But Mavericks’ coach Rick Carlisle offered an interesting take that many in the NBA are weighing the responsibility and honor of providing playoff entertainment that was missing for so long against the bigger issues going on in the world – the latest of which was Jacob Blake being shot in the back seven times by a Kenosha, Wis., officer on Sunday.
That sparked more conversation within the NBA bubble, Carlisle said.
“It’s just a horrible gut punch,” Carlisle said before Game 5 Tuesday. “There’s a lot of conversation about a lot of things right now, understandably so. But the importance of basketball is so far down the list of things when you consider the events of the last several months, and really the events throughout history.
“And that’s one reason we read from the Equal Justice Initiative calendar every day. It’s to face those injustices going back 400-plus years, try to reckon with them, understand, talk about it, try to heal. And then you turn around and there’s another one. It’s very, very difficult.”
Carlisle starts every news conference with a daily reading from that calendar, which documents an anniversary on every day of the year of some form of racial injustice.
About the video showing the shooting of Blake, Carlisle said:
It’s an absolutely horrible, hideous situation. I saw the images on TV today, the video – it’s just beyond dreadful. I just don’t have words to describe the feeling of watching it.
“Seven shots in the back while he’s getting in the car with three kids in there. It’s unthinkable. But these things have happened all too often. And they keep happening.
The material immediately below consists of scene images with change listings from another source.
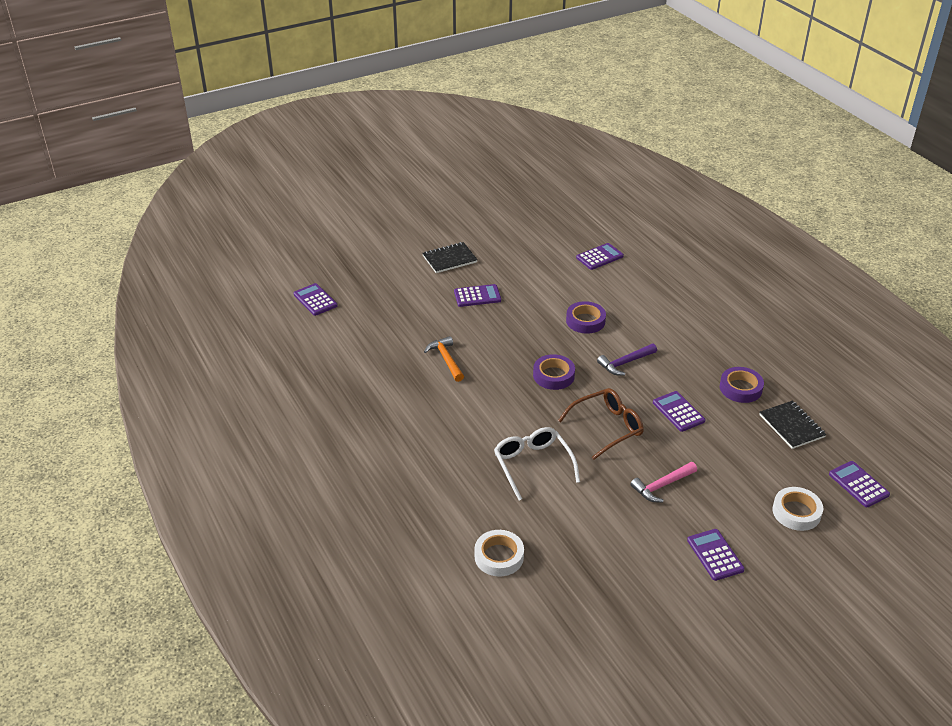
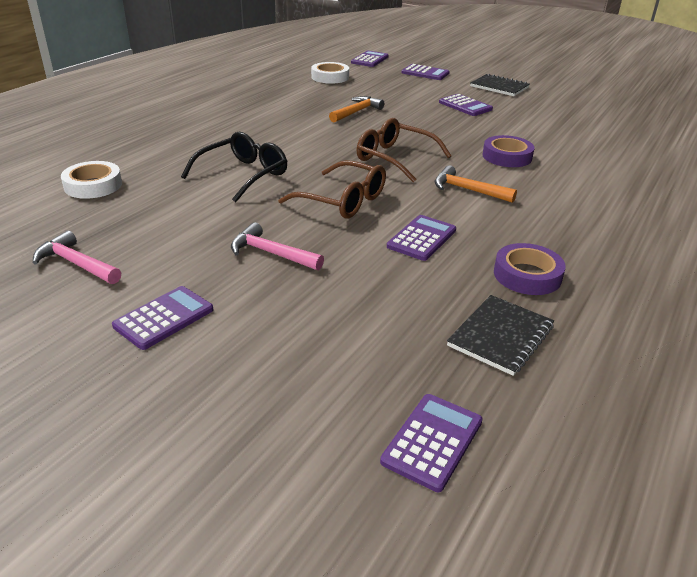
camera: 60 degrees right, 5 degrees down
(532, 465) = (243, 175): white glasses -> black glasses
(553, 375) = (394, 158): purple tape -> brown glasses
(599, 257) = (627, 143): purple calculator -> purple calculator (425, 73)
(625, 363) = (468, 190): purple hammer -> orange hammer
(627, 586) = (76, 264): none -> pink hammer
(796, 512) = (304, 378): white tape -> white tape (330, 77)

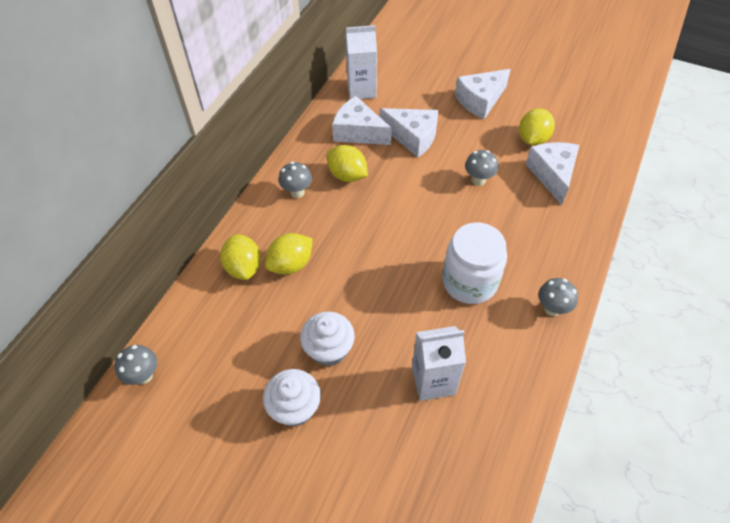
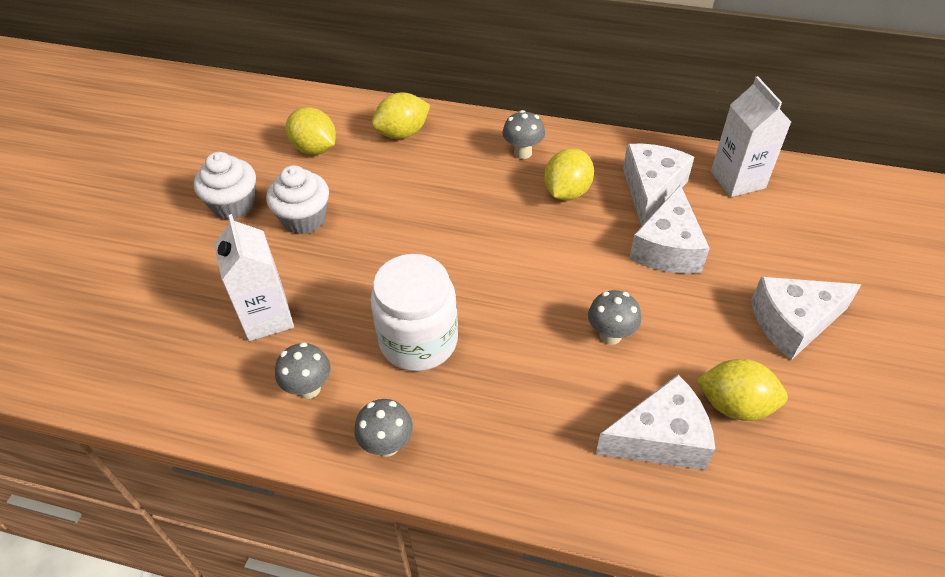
camera: 80 degrees right, 5 degrees down
(144, 375) = (268, 98): grey mushroom -> grey mushroom (309, 388)
(291, 264) = (413, 168): yellow lemon -> yellow lemon (315, 148)
(480, 100) = (793, 323): white cheese -> white cheese turned 60 degrees counterclockwise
And that’s why we’re talking so much about racial justice here.”
And it’s something that celebrities like NBA athletes, who have a marquee platform from which to speak, are not happy about.
Already there has been questions raised about whether the NBA bubble should continue. Brooklyn’s Kyrie Irving, among others, said well before the bubble was a certainty that he wondered if it was the right thing to do given the social-justice focus that has been on the country since George Floyd’s murder in late May.
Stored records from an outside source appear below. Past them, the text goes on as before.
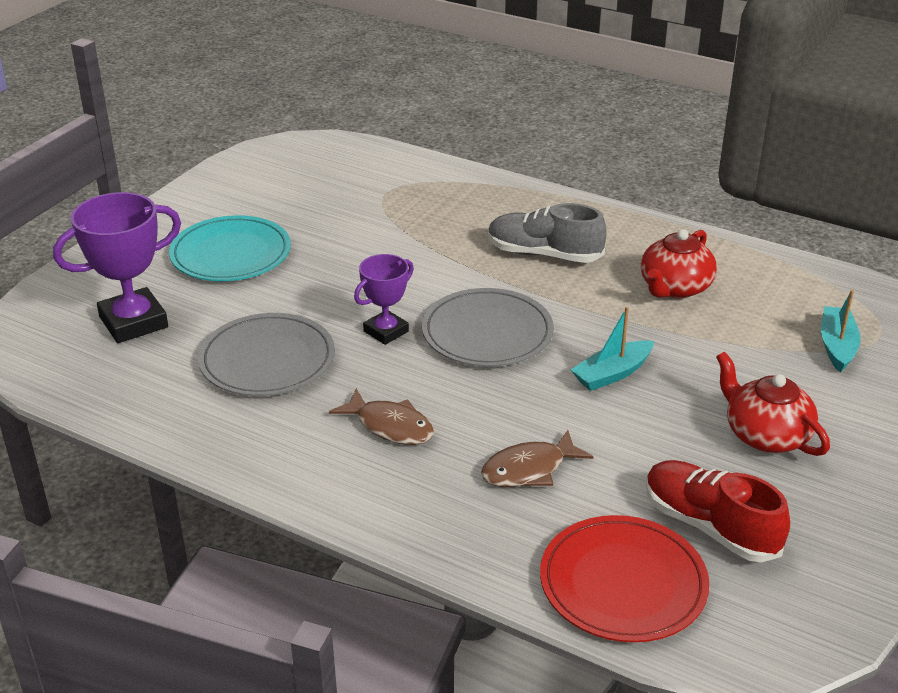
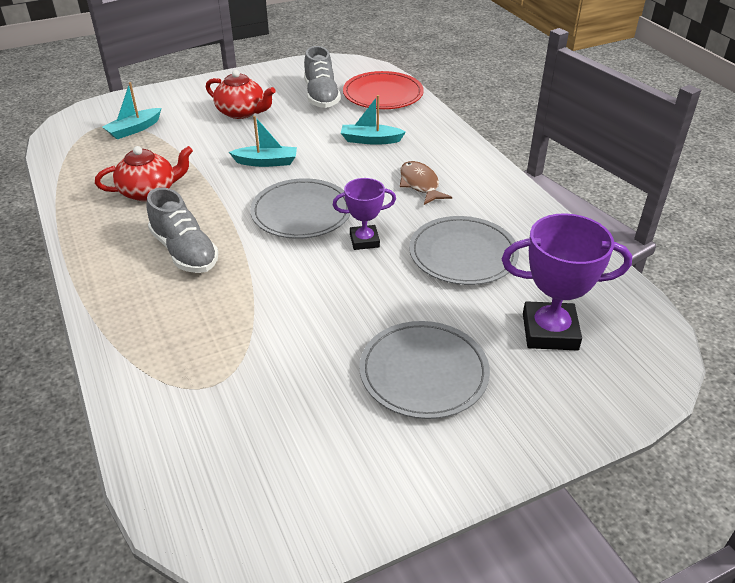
camera: 145 degrees left, 5 degrees up
(231, 254) = (423, 372): turquoise plate -> grey plate
(529, 469) = (370, 140): brown fish -> turquoise boat
(710, 526) = (321, 96): red shoe -> grey shoe
(765, 435) = (242, 112): red teapot -> red teapot turned 60 degrees counterclockwise

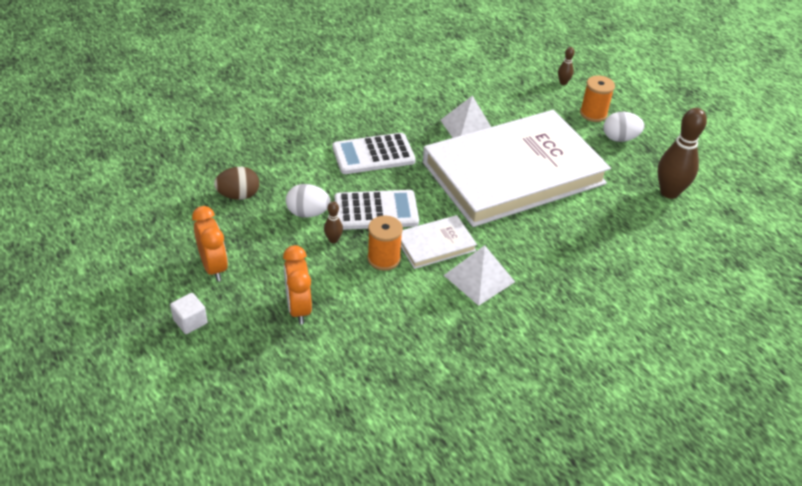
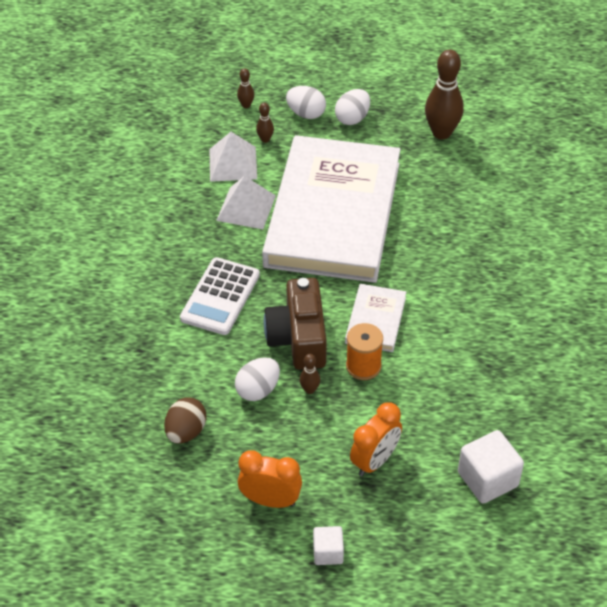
camera: 50 degrees left, 5 degrees up
(298, 308) = (375, 461): orange clock -> orange clock turned 75 degrees counterclockwise
(339, 388) = (487, 479): none -> white cube
(376, 211) = (298, 338): white calculator -> brown camera
(479, 278) = (438, 315): white pyramid -> white pyramid (233, 163)
(543, 106) = (265, 139): none -> brown bowling pin
(593, 114) = (306, 114): orange spool -> white egg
Those same conversations are back on the table now.
“Coming into this, so much of the conversation about whether the Orlando NBA campus was even going to happen hinged on social justice and the things that were going on in the world,” Carlisle said. “So in my conversations with the players’ association, this really happened because there was an opportunity to play the game we love.
“More importantly, it was a platform to really talk about some things that have been going on in the world – George Floyd on back.”
The NBA, along with the National Hockey League, have given the sporting landscape great hope by making the playoffs work inside of a “bubble” atmosphere.
The NBA players and executives all understand the service they are providing, which comes with the sacrifice of being away from family and friends for months on end. The world is thirsty for sports.
But it figures to be an ongoing narrative about whether basketball is worth playing when social issues continue to cloud the landscape.